Miners to spend P40 B for sustainable dev’t

Published September 9, 2018, 12:00 AM

by manilabulletin_admin

By Madelaine B. Miraflor

Mining companies have committed P40 billion only in combined expenditures to comply with certain provisions on sustainable development and environmental protection of their respective operations under the Philippine Mining Act.

The amount may appear huge but actually pales in comparison to the P54.57-billion total value of the country’s metallic mineral production in the first half of the year alone.

A latest data from Mines and Geosciences Bureau (MGB) showed that mining companies have so far committed to spend P39.74 billion for their plans and programs related to sustainable development and environmental protection/rehabilitation, which are imbedded in the Philippine Mining Act of 1995 or Republic Act No. 7942.

Under the law, miners should allot funds to Social Development and Management Program (SDMP), Environmental Protection and Enhancement Programs (EPEP), and Final Mine Rehabilitation and/or Decommissioning Plans (FMR/DP).

As of June 2018, the estimated amount committed by mining companies for the development of their host and neighboring communities through their approved SDMP was about P16.81 billion.

Around 790 barangays stand to benefit from the implementation of approved community/social projects of various companies.

The SDMP is a tool for the development and implementation of community programs, projects and activities for the host and neighboring communities of a mining project/area.

It is a five-year plan geared towards the development of responsible, self-reliant and resource-based communities capable of developing, implementing and managing development programs, projects and activities.

This shall be funded through mining companies’ annual allotment of a 1.5 percent of their operating cost which shall be divided accordingly: 75 percent for the development of host and neighboring community; 10 percent for the development of mining technology and geosciences; 15 percent for the institutionalization of public awareness and education on mining and geosciences.

Also for the same period, the amount committed by mining companies for the implementation of approved plans/programs/projects/activities for EPEP and FMR/DP were at P20.39 billion and P2.55 billion, respectively.

EPEP provides the description of the expected impacts of the mine and sets out the life-of-mine environmental protection and enhancement strategies based on best practice in environmental management in mining.

FMR/DP, on the other hand, is the process of returning the mine sites and affected areas to viable and, whenever practicable, self-sustaining ecosystems that are compatible with a healthy environment and with human activities.

At present, the Philippines has remained one of the world’s biggest nickel exporters, with bulk of its production being shipped to China.

In total, the country’s untapped mineral resources are projected to have a combined value of over $1 trillion.

Based on MGB’s estimates, the country’s total estimated gold reserves in 2016 stood at 1.9 billion metric tons (MT) with an average grade of 0.16 grams per ton, while silver has 1.7 billion MT with an average grade of 1.27 grams per ton.

Copper reserves, on the other hand, were estimated to be around 1.8 billion MT, while iron and nickel has reserves of 116 million MT and 116.14 million MT, respectively.

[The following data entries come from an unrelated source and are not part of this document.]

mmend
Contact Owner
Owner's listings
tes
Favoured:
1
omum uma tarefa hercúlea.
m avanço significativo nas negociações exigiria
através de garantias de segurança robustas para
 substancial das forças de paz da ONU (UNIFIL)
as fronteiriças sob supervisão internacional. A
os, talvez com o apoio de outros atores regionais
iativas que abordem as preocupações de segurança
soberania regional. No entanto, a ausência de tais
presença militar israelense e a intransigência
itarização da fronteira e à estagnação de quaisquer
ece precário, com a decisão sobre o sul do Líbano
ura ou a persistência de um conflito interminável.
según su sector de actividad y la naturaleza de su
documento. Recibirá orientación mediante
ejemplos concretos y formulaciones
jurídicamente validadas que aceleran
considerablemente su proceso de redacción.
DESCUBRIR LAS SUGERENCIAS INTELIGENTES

Chromite’s reserves stood around 47.3 million MT.

“To make them useful to the economy, the rich mineral resources of the Philippines have to be explored and then developed into commercial mines. Mining is both a capital-intensive and highly technical business venture,” MGB earlier said.

However, President Rodrigo Duterte repeatedly said before that he doesn’t care whether the country earns huge revenues from the mining sector if this means preventing the further degradation of the environment.

MGB, an attached agency to the Department of Environment and Natural Resources (DENR), recently issued a set of new mining policies such as creating a scorecard that will measure and monitor the operation of mining companies as well as limiting the area where miners can operate at any given time.

The DENR is also looking at increasing the rehabilitation funds that are required of miners.

Under the Philippine Mining Act, a Mine Rehabilitation Fund (MRF) shall be deposited as a trust fund in a government depository bank and shall be used for physical and social rehabilitation of areas and communities affected by mining activities and for research on the social, technical and preventive aspects of rehabilitation.

For his part, Chamber of Mines of the Philippines (COMP) Executive Director Ronald Recidoro earlier said that they “understand the concern and the need to ensure that there are adequate funds for environmental protection and rehabilitation of mined out areas”.

“If there’s really a need to spend more for rehabilitation, we have no choice but to spend for it,” he said in an earlier report.